必要な作業:
本文の「<試験6> 病態モデルマウスでの検討」から「エルシー社製)と水とを自由に摂取させた。」までを書き出せ。その際、「正常モデルマウス」を「健常モデルマウス」に改めて更新すること。

対象本文:
------------------------

In vivoでインスリン感受性増強作用を示したANGEVAQWR、QWR、YNELRは、骨格筋細胞において糖取り込み促進作用を示した。このことは、ANGEVAQWR、QWR、YNELRを用いると、インスリンの併用の有無にかかわらず血糖値が下がることを示唆している。一方、インスリン増強作用を示さなかったペプチドは、骨格筋細胞への糖取り込み能に有意な変化が見られなかった。従って、糖尿病予防、糖尿病治療、糖代謝改善のためにも、ペプチドが、QWを含み9アミノ酸以下であること、又はELRを含み10アミノ酸以下であることが必要であると示唆された。
<試験6> 病態モデルマウスでの検討
試験1〜試験5は、いずれも、正常モデルマウスを用いたときの結果を示す。試験6では、病態モデルマウスを用いたときの結果を示す。病態モデルマウスを用いたときであっても、正常モデルマウスを用いたときと同様の効果を奏する。
[合成ペプチド]
試験例4−1で合成した9種類の合成ペプチドのうち、QWRを用いた。
[グルコース負荷試験]
5週齢の雄性NSYマウス(株式会社星野試験動物飼育所)を23±1℃、明暗サイクル12時間(明期7:00−19:00)の動物飼育室で7日間予備飼育した。予備飼育期間中、マウスには固形飼料MF(日本エスエルシー社製)と水とを自由に摂取させた。
そして、マウスを18時間絶食させた後、グルコースを2g/kg B.Wとなるように経口投与を行った。合成ペプチドQWRのマウスへの投与量は、1mg/kg B.Wとした。そして、さらに180分絶食させた後、インスリンを0.75U/kgB.W.となるように腹腔内投与した。投与直前と投与後15分、30分、60分、120分後に尾静脈より採血し、ニプロフリースタイルキッセイメーター(ニプロ社製)を用いて血糖値を測定した。結果を図17に示す。

------------------------

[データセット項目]

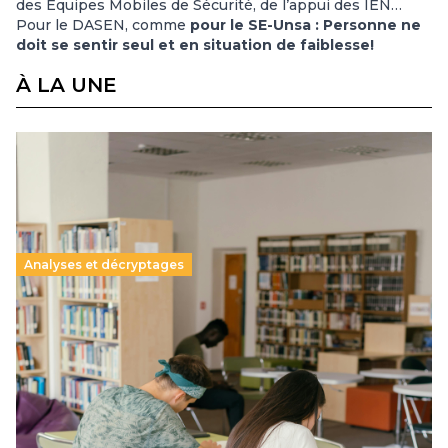
des Equipes Mobiles de Sécurité, de l’appui des IEN…
Pour le DASEN, comme
pour le SE-Unsa : Personne ne
doit se sentir seul et en situation de faiblesse!
À LA UNE
Analyses et décryptages
Supérieur privé : une dérive qui met à mal la
promesse républicaine
11 juillet 2026
-
National
Le projet de loi sur la régulation de l’enseignement
supérieur privé met en lumière l’amplification d’un système
qui relègue l’acte pédagogique au superfétatoire, voire à…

------------------------

回答欄:
<試験6> 病態モデルマウスでの検討
試験1〜試験5は、いずれも、健常モデルマウスを用いたときの結果を示す。試験6では、病態モデルマウスを用いたときの結果を示す。病態モデルマウスを用いたときであっても、健常モデルマウスを用いたときと同様の効果を奏する。
[合成ペプチド]
試験例4−1で合成した9種類の合成ペプチドのうち、QWRを用いた。
[グルコース負荷試験]
5週齢の雄性NSYマウス(株式会社星野試験動物飼育所)を23±1℃、明暗サイクル12時間(明期7:00−19:00)の動物飼育室で7日間予備飼育した。予備飼育期間中、マウスには固形飼料MF(日本エスエルシー社製)と水とを自由に摂取させた。